L'histoire se répète : dépassée par l'afflux de migrants illégaux, l'Italie estime ne plus pouvoir supporter seule cet effort et demande à l'Europe de la soutenir. Sauf que cette fois-ci, le Premier ministre italien a décidé de hausser le ton. Matteo Renzi a en effet menacé dimanche de mettre en place un "plan B" qui ferait surtout "mal à l'Europe" si l'Italie n'est pas mieux soutenue par l'UE pour faire face à l'afflux de migrants.
L'Italie irritée par ses voisins. L'Italie se débat pour accueillir des vagues successives de migrants et la situation s'est envenimée avec ses voisins européens au cours des derniers jours lorsque les migrants ont été refoulés aux frontières avec la France et l'Autriche. La crise "ne doit pas être sous estimée. C'est un problème sérieux et, que ce soit bien clair, les réponses de l'Europe n'ont pas jusqu'à maintenant été suffisamment bonnes", a déclaré Matteo Renzi dans un entretien au Corriere della Sera.
L'UE a du mal à réunir un consensus autour de son programme de répartition des migrants - qui prévoit de répartir 24.000 réfugiés entre les autres pays que l'Italie et la Grèce - mais l'Italie espère que le sommet européen du 25 juin permettra d'aller encore plus loin. "Répartir seulement 24.000 personnes, c'est presque de la provocation", a déclaré Matteo Renzi. "Si l'Europe choisit la solidarité, c'est bien. Si elle ne le fait pas, nous avons un "plan B" tout prêt. Mais qui frapperait surtout l'Europe en premier", a-t-il dit sans plus de précisions. Plus de 57.000 migrants et demandeurs d'asile ont été secourus en mer et accueillis par l'Italie depuis le début de cette année, contre 54.000 à la même époque de l'année 2014, a-t-il souligné.

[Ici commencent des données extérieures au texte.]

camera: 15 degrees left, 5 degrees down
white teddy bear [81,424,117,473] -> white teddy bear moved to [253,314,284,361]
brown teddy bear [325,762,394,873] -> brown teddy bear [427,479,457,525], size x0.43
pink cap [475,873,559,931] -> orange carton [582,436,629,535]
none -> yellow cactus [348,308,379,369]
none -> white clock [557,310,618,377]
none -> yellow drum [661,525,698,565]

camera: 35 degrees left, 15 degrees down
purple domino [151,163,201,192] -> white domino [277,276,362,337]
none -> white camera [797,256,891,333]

Une réunion prévue à Milan. Le Premier ministre qui abordera la question de l'immigration avec ses homologues britannique et français cette semaine à Milan, a ajouté qu'il s'entretiendrait aussi avec le chef de la Commission européenne Jean-Claude Juncker et la Chancelière allemande Angela Merkel. La Commission européenne a demandé en mai aux Etats membres de l'UE de prendre en charge 40.000 demandeurs d'asile arrivés en Italie et en Grèce. Mais les Etats peinent à s'entendre sur le sujet.

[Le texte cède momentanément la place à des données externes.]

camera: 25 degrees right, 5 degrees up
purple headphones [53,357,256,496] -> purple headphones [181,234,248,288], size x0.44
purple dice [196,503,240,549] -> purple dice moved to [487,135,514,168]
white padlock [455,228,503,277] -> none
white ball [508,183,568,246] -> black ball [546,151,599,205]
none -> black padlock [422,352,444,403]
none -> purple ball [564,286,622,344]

La Convention de Dublin prévoit que les demandeurs d'asile déposent leur demande dans le pays d'entrée en Europe - une règle que l'Italie estime injuste puisqu'elle laisse Rome se débrouiller seule avec les milliers de migrants qui envahissent ses côtes. La Grèce se plaint depuis longtemps elle aussi d'être abandonnée face au même problème. Les accords de Schengen prévoient que les migrants arrivant en Italie peuvent habituellement facilement traverser les pays voisins : France, Autriche, Suisse et Slovénie pour se rendre en Grande-Bretagne, en Allemagne et dans les pays scandinaves. Mais la France a bloqué ce weekend à sa frontière avec l'Italie plus de 200 migrants candidats à l'immigration vers l'Europe du Nord.
La convention de Dublin "devrait être modifiée", a estimé Matteo Renzi soulignant que le chaos qui règne actuellement en Libye - d'où partent de nombreux bateaux de migrants - relève de "la responsabilité de l'Europe compte tenu de l'intervention (militaire) lancée il y a quatre ans" par l'Otan pour aider les rebelles à renverser Mouammar Kadhafi. L'Allemagne avait indiqué fin mai rétablir temporairement des contrôles à ses frontières pour assurer la sécurité du G7 des 7 et 8 juin mais cette entorse à la libre circulation n'avait officiellement pas de lien avec l'immigration.